## Available data
# # # # #

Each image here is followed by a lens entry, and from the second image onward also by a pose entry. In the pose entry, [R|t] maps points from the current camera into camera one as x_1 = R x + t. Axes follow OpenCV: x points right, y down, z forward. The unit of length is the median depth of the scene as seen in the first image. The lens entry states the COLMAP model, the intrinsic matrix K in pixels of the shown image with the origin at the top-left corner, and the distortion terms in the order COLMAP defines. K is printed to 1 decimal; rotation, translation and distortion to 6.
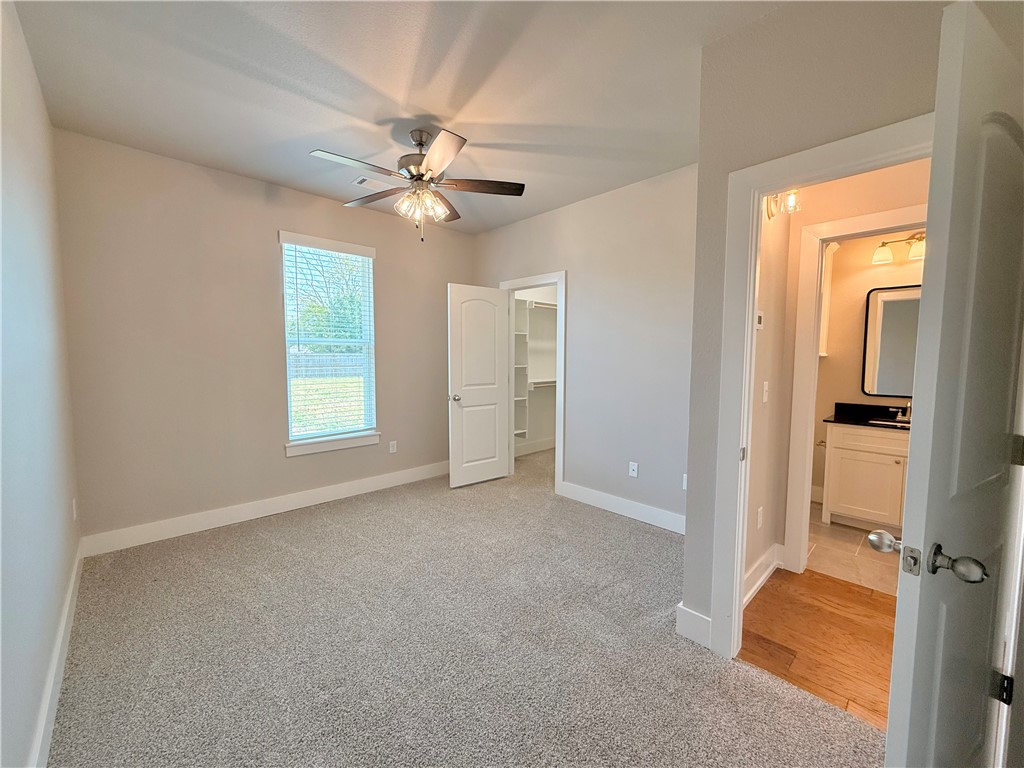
lens RADIAL K [[410.4, 0, 505.7], [0, 410.4, 382.5], [0, 0, 1]] dist [-0.004379, 0.001354]
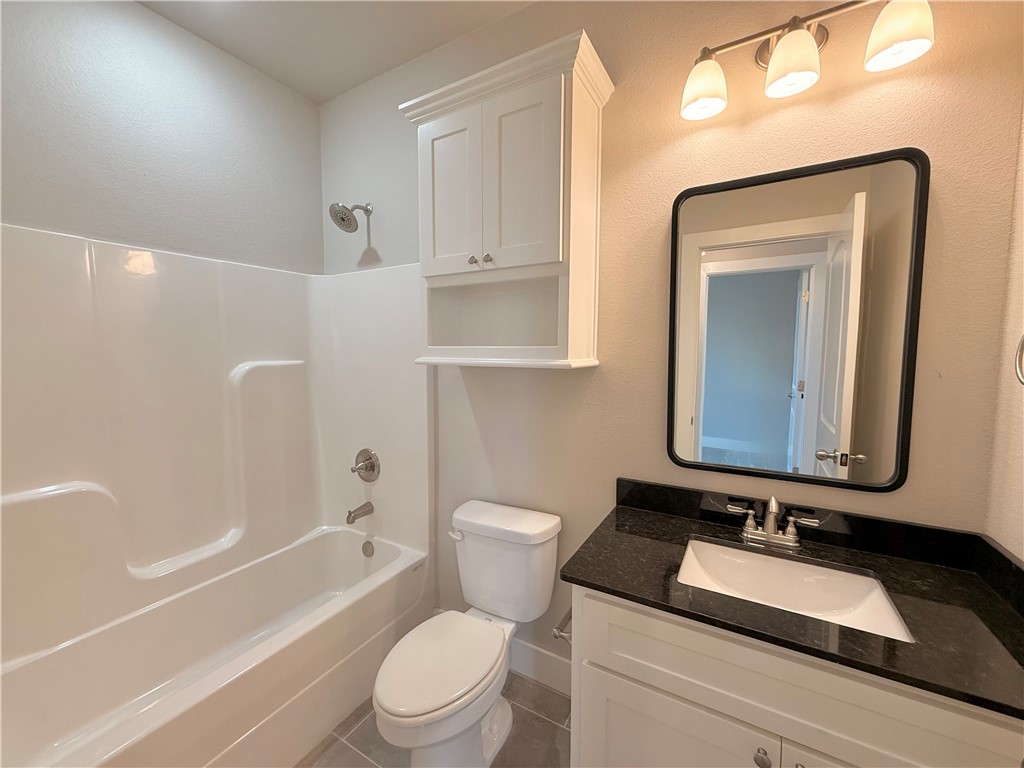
lens RADIAL K [[410.4, 0, 510.6], [0, 410.4, 380.3], [0, 0, 1]] dist [-0.004379, 0.001354]
pose [[0.956496, -0.022423, 0.290882, 0.640930], [0.022016, 0.999747, 0.004672, -0.058127], [-0.290913, 0.001936, 0.956748, 0.698735]]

# # # # #

Reproduce the data above verbatim, leaving out the pictures.

Each image here is followed by a lens entry, and from the second image onward also by a pose entry. In the pose entry, [R|t] maps points from the current camera into camera one as x_1 = R x + t. Axes follow OpenCV: x points right, y down, z forward. The unit of length is the median depth of the scene as seen in the first image. The lens entry states the COLMAP model, the intrinsic matrix K in pixels of the shown image with the origin at the top-left corner, and the distortion terms in the order COLMAP defines. K is printed to 1 decimal; rotation, translation and distortion to 6.
lens RADIAL K [[410.4, 0, 505.7], [0, 410.4, 382.5], [0, 0, 1]] dist [-0.004379, 0.001354]
lens RADIAL K [[410.4, 0, 510.6], [0, 410.4, 380.3], [0, 0, 1]] dist [-0.004379, 0.001354]
pose [[0.956496, -0.022423, 0.290882, 0.640930], [0.022016, 0.999747, 0.004672, -0.058127], [-0.290913, 0.001936, 0.956748, 0.698735]]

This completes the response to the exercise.